Diante disso, o Sindicato dos Bancários enviou ofício ao presidente do BRB, Vasco Gonçalves, e ao presidente do Conselho Deliberativo da AEBRB, Wendell Castro, solicitando informações mais detalhadas sobre a questão.
No ofício, o Sindicato afirma que não aceitará, em nenhuma hipótese, que um eventual custo da saúde, fruto da perda de receita da AEBRB, seja repassada para os funcionários. O Sindicato afirma ainda que, caso se confirme a perda de receita pela AEBRB, e esta não consiga arcar com os 25% do custeio conforme hoje prevê o plano de custeio da Saúde BRB, não aceitará também a piora dos serviços do plano de saúde dos funcionários do banco.

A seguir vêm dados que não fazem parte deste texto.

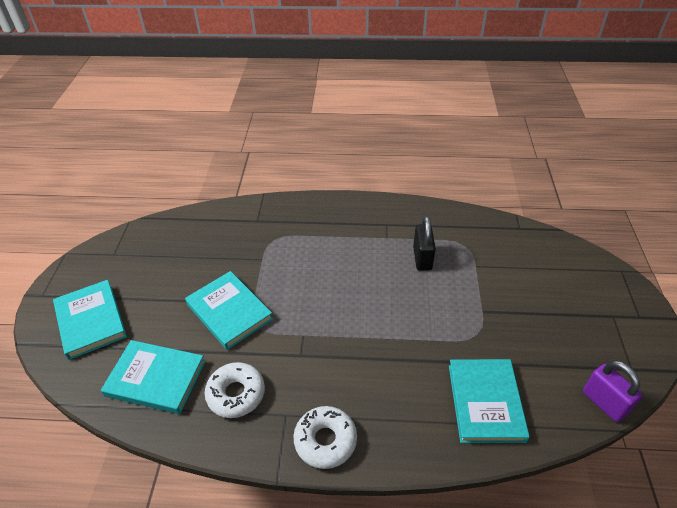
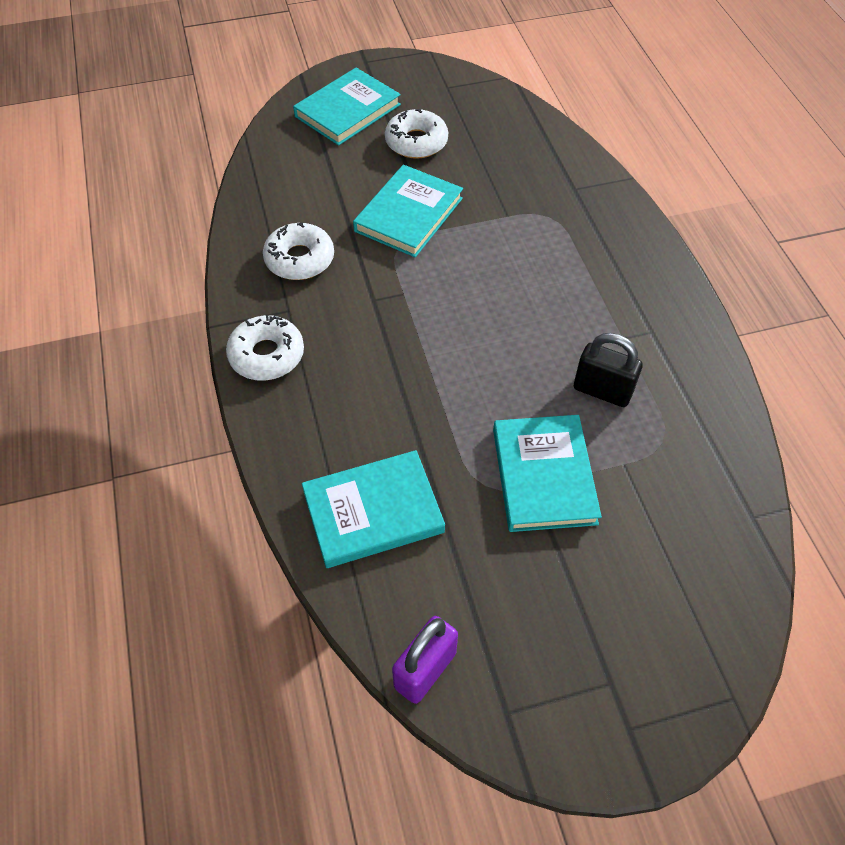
camera: 70 degrees right, 10 degrees up
(156, 378) = (296, 188): turquoise book -> turquoise book (544, 475)
(158, 287) = (416, 142): none -> white donut
(422, 258) = (602, 391): black padlock -> black padlock turned 45 degrees clockwise

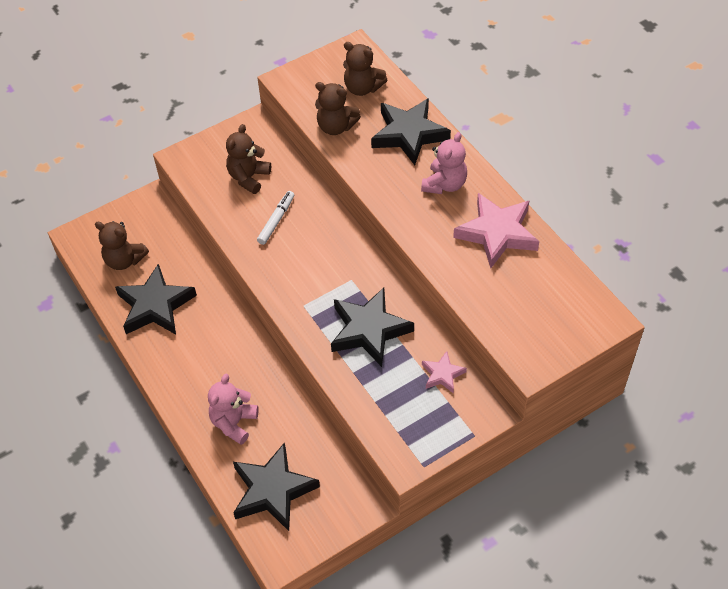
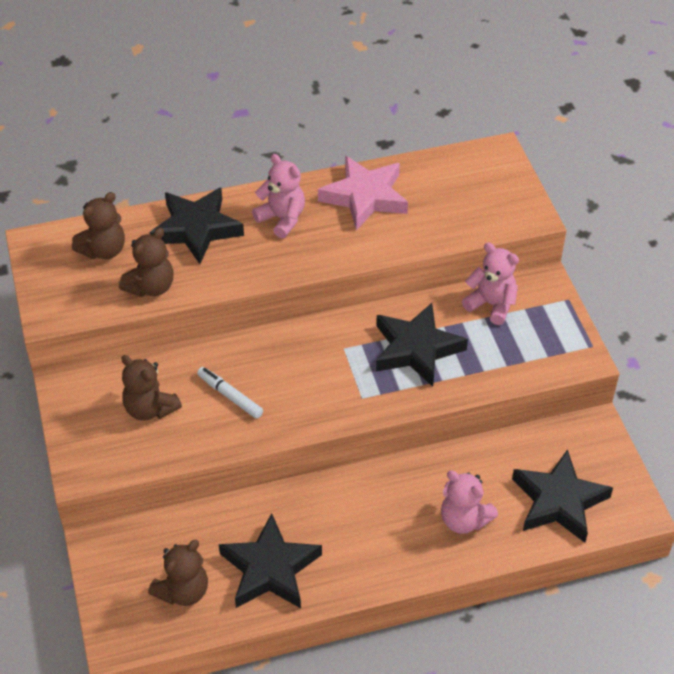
camera: 75 degrees left, 5 degrees down
(442, 374) = (491, 304): pink star -> pink teddy bear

“A internalização da operação de crédito da BRBCARD, caso efetivamente esteja ocorrendo, ou venha a ocorrer, é decisão da direção do banco, que certamente sabe do efeito que isto pode provocar nas receitas da AEBRB, e consequentemente no custeio da Saúde BRB. Portanto, a responsabilidade pela manutenção da prestação de serviço de qualidade da Saúde BRB, sem onerar os funcionários, é do banco”, afirma Daniel de Oliveira, diretor do Sindicato.